In the entries that follow, find every line containing "started" and copy it.

*** Begin section ***

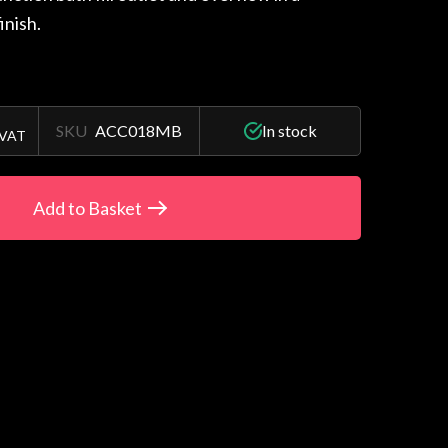
inish.
SKU
ACC018MB
In stock
 VAT
Add to Basket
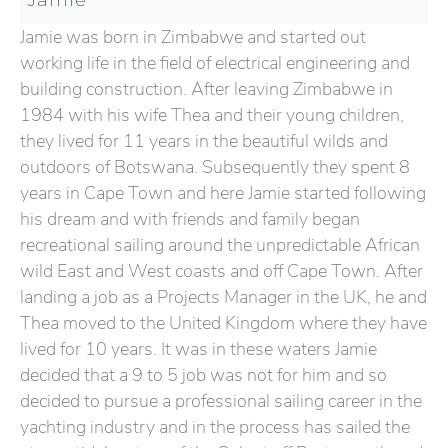
Jamie was born in Zimbabwe and started out
working life in the field of electrical engineering and
building construction. After leaving Zimbabwe in
1984 with his wife Thea and their young children,
they lived for 11 years in the beautiful wilds and
outdoors of Botswana. Subsequently they spent 8
years in Cape Town and here Jamie started following
his dream and with friends and family began
recreational sailing around the unpredictable African
wild East and West coasts and off Cape Town. After
landing a job as a Projects Manager in the UK, he and
Thea moved to the United Kingdom where they have
lived for 10 years. It was in these waters Jamie
decided that a 9 to 5 job was not for him and so
decided to pursue a professional sailing career in the
yachting industry and in the process has sailed the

*** End section ***

Solution for this problem:
Jamie was born in Zimbabwe and started out
years in Cape Town and here Jamie started following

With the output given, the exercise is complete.